Race Conditions and Slony-I

13. Race Conditions and Slony-I

No, this has nothing to do with racial harmony or lack thereof; the Wikipedia describes it thus: "A race condition or race hazard is a flaw in a system or process whereby the output of the process is unexpectedly and critically dependent on the sequence or timing of other events. " In computing applications, race conditions arise most frequently in distributed or threaded applications when multiple parts of the application depend on some piece of shared state, and, if this state is not properly managed, confusion (error!) arises. More particularly, this usually involves situations where the state can change between the time it was checked and the time of use of the state.

Slony-I has run into a number of race conditions during its history:

  • SLONIK MOVE SET had, during the 1.0 and 1.1 branches, the problem that nodes did not have any way to prevent them from processing SYNC events from the new origin node (which their state would cause them to consider a mere provider, and therefore not a source of replicable data) before recognizing the role change from subscriber to provider.

    This was fixed by introducing a new ACCEPT SET event that would be submitted by the new origin; this allowed subscribers to be aware of their need to wait for the MOVE SET event.

  • In a number of places, Slony-I has the SQL lock table sl_config_lock; in order to prevent race conditions while changing the sl_log_status sequence value.

  • The slon option slon_conf_sync_interval_timeout is used to prevent a possible race condition in which the action sequence is bumped by the trigger while inserting the log row, which makes this bump is immediately visible to the sync thread, but where the resulting log rows are not visible yet.

  • The "snapshot visibility" approach used by Slony-I to determine what replicated data is to be associated with a specific SYNC avoids race conditions that would be associated with trying to purely use timestamps or ID ranges to determine what data is to be replicated.

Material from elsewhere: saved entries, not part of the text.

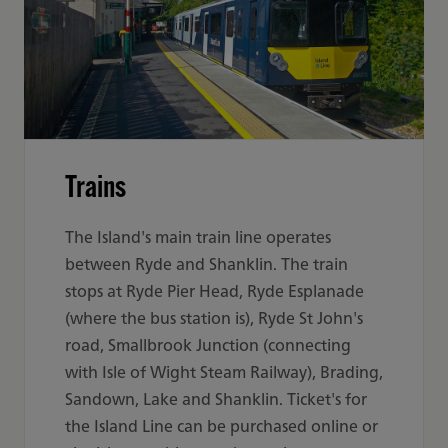
Trains
The Island's main train line operates
between Ryde and Shanklin. The train
stops at Ryde Pier Head, Ryde Esplanade
(where the bus station is), Ryde St John's
road, Smallbrook Junction (connecting
with Isle of Wight Steam Railway), Brading,
Sandown, Lake and Shanklin. Ticket's for
the Island Line can be purchased online or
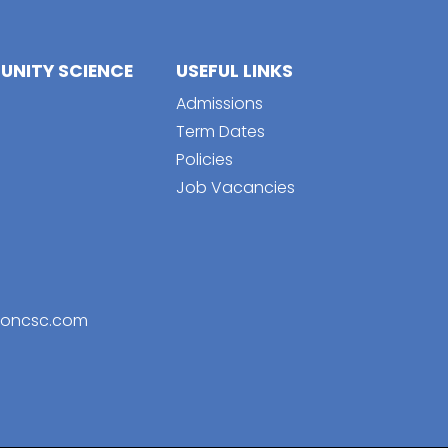
NITY SCIENCE
USEFUL LINKS
Admissions
Term Dates
Policies
Job Vacancies
toncsc.com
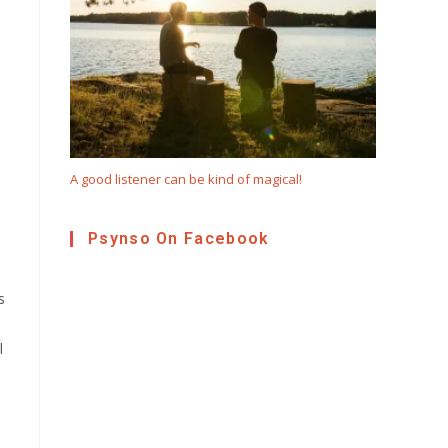
A good listener can be kind of magical!
Psynso On Facebook
s
l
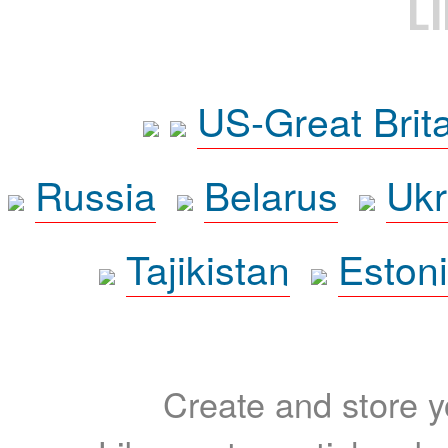
L
US-Great Brit
Russia
Belarus
Ukr
Tajikistan
Eston
Create and store yo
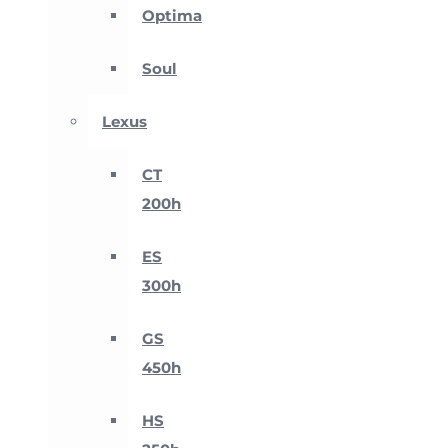
Optima
Soul
Lexus
CT
200h
ES
300h
GS
450h
HS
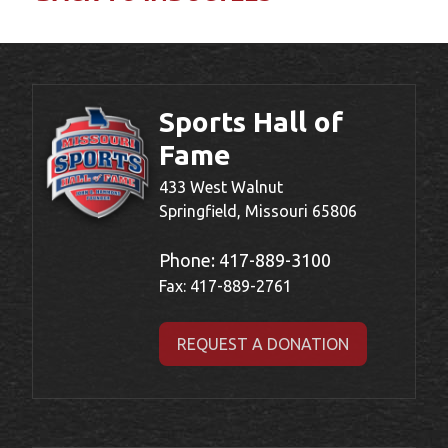
Sports Hall of
Fame
433 West Walnut
Springfield, Missouri 65806
Phone:
417-889-3100
Fax: 417-889-2761
REQUEST A DONATION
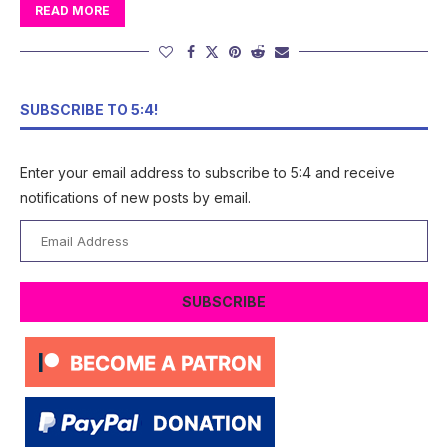
READ MORE
SUBSCRIBE TO 5:4!
Enter your email address to subscribe to 5:4 and receive
notifications of new posts by email.
Email
Address
SUBSCRIBE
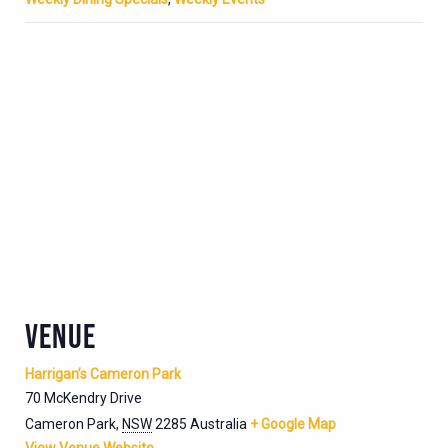
VENUE
Harrigan’s Cameron Park
70 McKendry Drive
Cameron Park
,
NSW
2285
Australia
+ Google Map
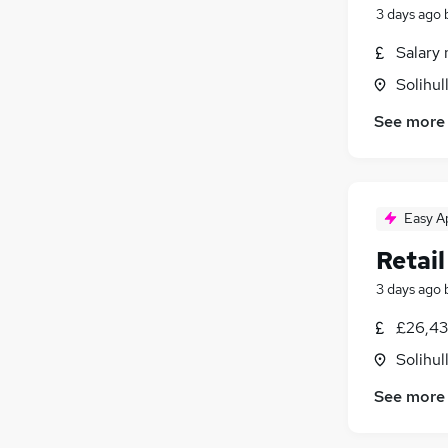
3 days ago
Salary 
Solihul
See more
Easy A
Retail
3 days ago
£26,43
Solihul
See more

  • In the 1.2 branch, up to version 1.2.11, which fixed this, log shipping had a race condition where any time configuration is reloaded by the slon (as takes place with a number of events, notably SLONIK SUBSCRIBE SET), there was a risk of the SYNC IDs used to ensure proper ordering and application of log shipping archive log files being off by one.

    This was resolved in 1.2.11 by moving the ID number from an in-memory variable (susceptible to all sorts of troubles) to being managed, transaction-safe, in the subscriber database.

    The problem was never exposed by the test bed framework, nicely demonstrating the common finding that race conditions are frequently highly dependent on patterns of data input or of application timing.